Source material →
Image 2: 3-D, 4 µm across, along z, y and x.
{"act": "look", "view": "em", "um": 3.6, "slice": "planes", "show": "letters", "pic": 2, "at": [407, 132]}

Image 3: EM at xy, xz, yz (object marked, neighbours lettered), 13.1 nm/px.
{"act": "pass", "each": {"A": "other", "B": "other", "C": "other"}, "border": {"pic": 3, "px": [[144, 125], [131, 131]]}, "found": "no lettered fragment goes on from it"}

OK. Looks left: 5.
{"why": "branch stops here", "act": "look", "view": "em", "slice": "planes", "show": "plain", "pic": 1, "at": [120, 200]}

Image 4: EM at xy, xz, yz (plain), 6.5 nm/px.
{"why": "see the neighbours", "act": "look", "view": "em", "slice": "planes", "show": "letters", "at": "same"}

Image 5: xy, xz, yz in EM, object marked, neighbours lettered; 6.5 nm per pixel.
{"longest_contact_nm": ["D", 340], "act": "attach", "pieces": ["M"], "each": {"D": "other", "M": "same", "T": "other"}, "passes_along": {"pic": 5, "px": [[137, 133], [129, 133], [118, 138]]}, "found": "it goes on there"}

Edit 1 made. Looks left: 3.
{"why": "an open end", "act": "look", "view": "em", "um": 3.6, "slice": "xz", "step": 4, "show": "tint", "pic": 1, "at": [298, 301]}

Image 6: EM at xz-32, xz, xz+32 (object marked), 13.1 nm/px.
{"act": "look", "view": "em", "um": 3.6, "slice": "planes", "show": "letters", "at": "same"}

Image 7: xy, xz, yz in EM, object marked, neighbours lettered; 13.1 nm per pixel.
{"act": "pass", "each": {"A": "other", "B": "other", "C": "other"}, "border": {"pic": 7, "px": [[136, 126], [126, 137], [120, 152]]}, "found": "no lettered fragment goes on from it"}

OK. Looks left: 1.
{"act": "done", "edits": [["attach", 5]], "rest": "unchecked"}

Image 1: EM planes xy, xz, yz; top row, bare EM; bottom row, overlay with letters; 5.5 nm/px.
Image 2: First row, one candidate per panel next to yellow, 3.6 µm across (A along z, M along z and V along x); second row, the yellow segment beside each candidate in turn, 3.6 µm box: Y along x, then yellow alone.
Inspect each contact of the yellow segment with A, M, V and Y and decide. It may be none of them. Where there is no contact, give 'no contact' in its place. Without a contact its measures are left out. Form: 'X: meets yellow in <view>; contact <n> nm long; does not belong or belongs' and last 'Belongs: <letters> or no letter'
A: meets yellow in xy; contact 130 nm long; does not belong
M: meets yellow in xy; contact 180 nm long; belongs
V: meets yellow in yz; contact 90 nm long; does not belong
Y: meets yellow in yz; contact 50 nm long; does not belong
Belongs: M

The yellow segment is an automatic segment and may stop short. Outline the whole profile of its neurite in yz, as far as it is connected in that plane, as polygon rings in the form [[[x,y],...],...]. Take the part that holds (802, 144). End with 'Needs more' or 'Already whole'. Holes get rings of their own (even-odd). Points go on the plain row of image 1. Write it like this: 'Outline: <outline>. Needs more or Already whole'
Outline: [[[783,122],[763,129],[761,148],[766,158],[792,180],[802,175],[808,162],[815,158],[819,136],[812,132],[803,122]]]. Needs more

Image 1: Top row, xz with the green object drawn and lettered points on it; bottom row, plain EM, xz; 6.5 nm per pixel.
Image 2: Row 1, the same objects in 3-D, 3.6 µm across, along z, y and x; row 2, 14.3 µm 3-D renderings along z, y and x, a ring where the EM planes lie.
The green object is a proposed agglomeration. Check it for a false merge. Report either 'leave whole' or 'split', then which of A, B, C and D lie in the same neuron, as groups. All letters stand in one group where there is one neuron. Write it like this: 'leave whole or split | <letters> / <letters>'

Task →
Every record should be output precisely as it was given.

Solution below →
Image 2: 3-D, 4 µm across, along z, y and x.
{"act": "look", "view": "em", "um": 3.6, "slice": "planes", "show": "letters", "pic": 2, "at": [407, 132]}

Image 3: EM at xy, xz, yz (object marked, neighbours lettered), 13.1 nm/px.
{"act": "pass", "each": {"A": "other", "B": "other", "C": "other"}, "border": {"pic": 3, "px": [[144, 125], [131, 131]]}, "found": "no lettered fragment goes on from it"}

OK. Looks left: 5.
{"why": "branch stops here", "act": "look", "view": "em", "slice": "planes", "show": "plain", "pic": 1, "at": [120, 200]}

Image 4: EM at xy, xz, yz (plain), 6.5 nm/px.
{"why": "see the neighbours", "act": "look", "view": "em", "slice": "planes", "show": "letters", "at": "same"}

Image 5: xy, xz, yz in EM, object marked, neighbours lettered; 6.5 nm per pixel.
{"longest_contact_nm": ["D", 340], "act": "attach", "pieces": ["M"], "each": {"D": "other", "M": "same", "T": "other"}, "passes_along": {"pic": 5, "px": [[137, 133], [129, 133], [118, 138]]}, "found": "it goes on there"}

Edit 1 made. Looks left: 3.
{"why": "an open end", "act": "look", "view": "em", "um": 3.6, "slice": "xz", "step": 4, "show": "tint", "pic": 1, "at": [298, 301]}

Image 6: EM at xz-32, xz, xz+32 (object marked), 13.1 nm/px.
{"act": "look", "view": "em", "um": 3.6, "slice": "planes", "show": "letters", "at": "same"}

Image 7: xy, xz, yz in EM, object marked, neighbours lettered; 13.1 nm per pixel.
{"act": "pass", "each": {"A": "other", "B": "other", "C": "other"}, "border": {"pic": 7, "px": [[136, 126], [126, 137], [120, 152]]}, "found": "no lettered fragment goes on from it"}

OK. Looks left: 1.
{"act": "done", "edits": [["attach", 5]], "rest": "unchecked"}

Image 1: EM planes xy, xz, yz; top row, bare EM; bottom row, overlay with letters; 5.5 nm/px.
Image 2: First row, one candidate per panel next to yellow, 3.6 µm across (A along z, M along z and V along x); second row, the yellow segment beside each candidate in turn, 3.6 µm box: Y along x, then yellow alone.
Inspect each contact of the yellow segment with A, M, V and Y and decide. It may be none of them. Where there is no contact, give 'no contact' in its place. Without a contact its measures are left out. Form: 'X: meets yellow in <view>; contact <n> nm long; does not belong or belongs' and last 'Belongs: <letters> or no letter'
A: meets yellow in xy; contact 130 nm long; does not belong
M: meets yellow in xy; contact 180 nm long; belongs
V: meets yellow in yz; contact 90 nm long; does not belong
Y: meets yellow in yz; contact 50 nm long; does not belong
Belongs: M

The yellow segment is an automatic segment and may stop short. Outline the whole profile of its neurite in yz, as far as it is connected in that plane, as polygon rings in the form [[[x,y],...],...]. Take the part that holds (802, 144). End with 'Needs more' or 'Already whole'. Holes get rings of their own (even-odd). Points go on the plain row of image 1. Write it like this: 'Outline: <outline>. Needs more or Already whole'
Outline: [[[783,122],[763,129],[761,148],[766,158],[792,180],[802,175],[808,162],[815,158],[819,136],[812,132],[803,122]]]. Needs more

Image 1: Top row, xz with the green object drawn and lettered points on it; bottom row, plain EM, xz; 6.5 nm per pixel.
Image 2: Row 1, the same objects in 3-D, 3.6 µm across, along z, y and x; row 2, 14.3 µm 3-D renderings along z, y and x, a ring where the EM planes lie.
The green object is a proposed agglomeration. Check it for a false merge. Report either 'leave whole' or 'split', then which of A, B, C and D lie in the same neuron, as groups. All letters stand in one group where there is one neuron. Write it like this: 'leave whole or split | <letters> / <letters>'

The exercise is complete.